Contain evaluation utilities for pytorch-based rewriting methods. To use, simply call compute_edit_quality with the appropriate arguments, which returns a dictionary containing them.

compute_rewrite_or_rephrase_quality() -> Dict

evaluation method for Reliability and Generalization

  • Conduct a computation to identify the token that possesses the highest probability at each respective token position.

  • Subsequently, compare this calculated result with the established ground truth to ascertain the mean accuracy of the probabilistic model.

def compute_rewrite_or_rephrase_quality(
    hparams: HyperParams,
    tok: AutoTokenizer,
    prompt: str,
    target_new: str,
    test_rephrase: bool = False
) -> typing.Dict:
  • Paramters

    • model(PreTrainedModel): model to be edited

    • modle_name(Str): model_name_or_path

    • hparams(Hyperparams): hyperparameters for editing method

    • tok(PreTrainedTokenizer): tokenizer for inputs

    • prompt(Str): the edit descriptor

    • target_new(Str): the edit target

    • test_rephrase(bool): whether to evalute the rephrase prompt(For Generalization)

  • Return Type

    • metrics(Dict): model weights after editing

compute_locality_quality() -> Dict

the input-ouput format is same as compute_rewrite_or_rephrase_quality

  • Conduct a computation to identify the token that possesses the highest probability at each respective token position.

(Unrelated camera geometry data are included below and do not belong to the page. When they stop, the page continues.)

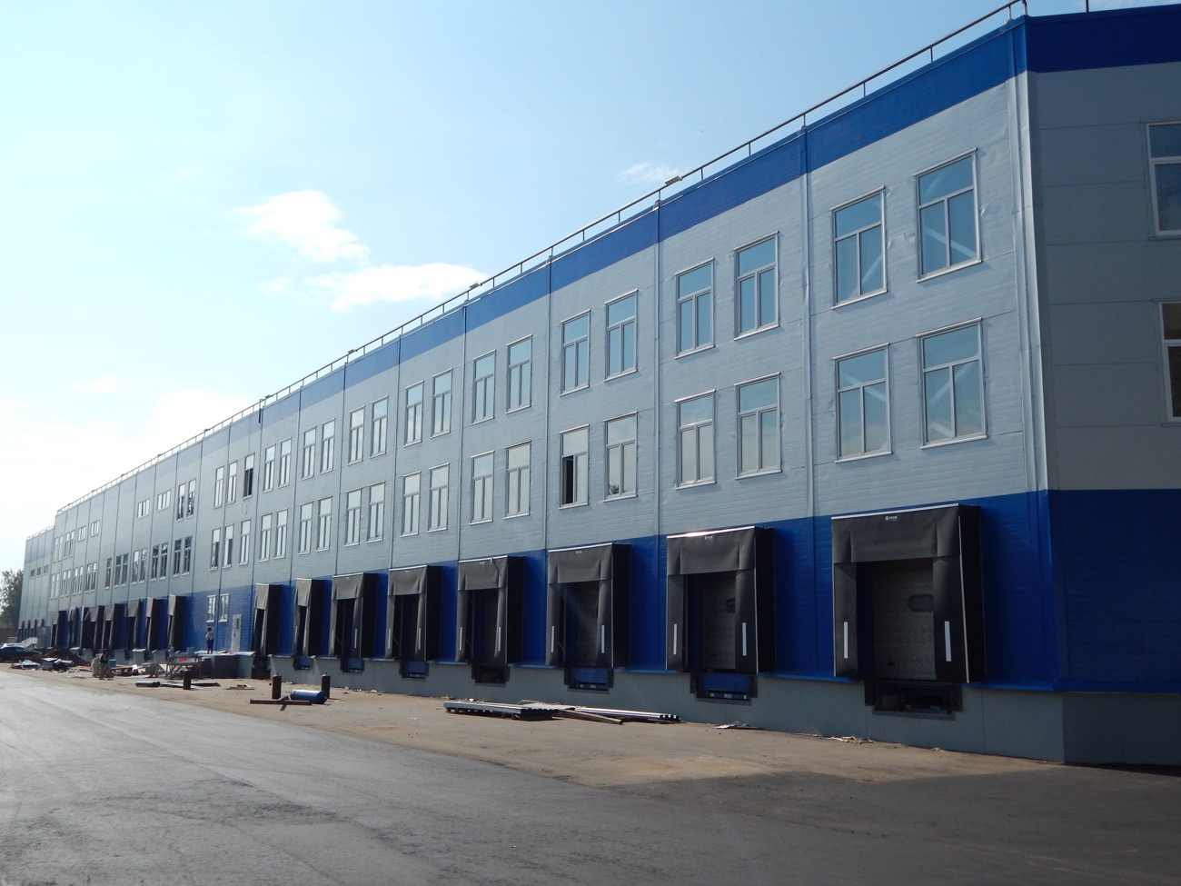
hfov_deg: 52.6
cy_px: 443
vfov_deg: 40.7
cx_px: 590
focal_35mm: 35
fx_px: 1194
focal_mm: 6.1
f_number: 6.7
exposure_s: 1/640
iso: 125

  • Compare whether the output tokens before and after editing are the same, and calculate the average accuracy rate


  • metrics

    "post": {
        "rewrite_acc": ,
        "rephrase_acc": ,
        "locality": {
            "YOUR_LOCALITY_KEY": ,
        "portablility": {
            "YOUR_PORTABILITY_KEY": ,
    "pre": {
        "rewrite_acc": ,
        "rephrase_acc": ,
        "portablility": {
            "YOUR_PORTABILITY_KEY": ,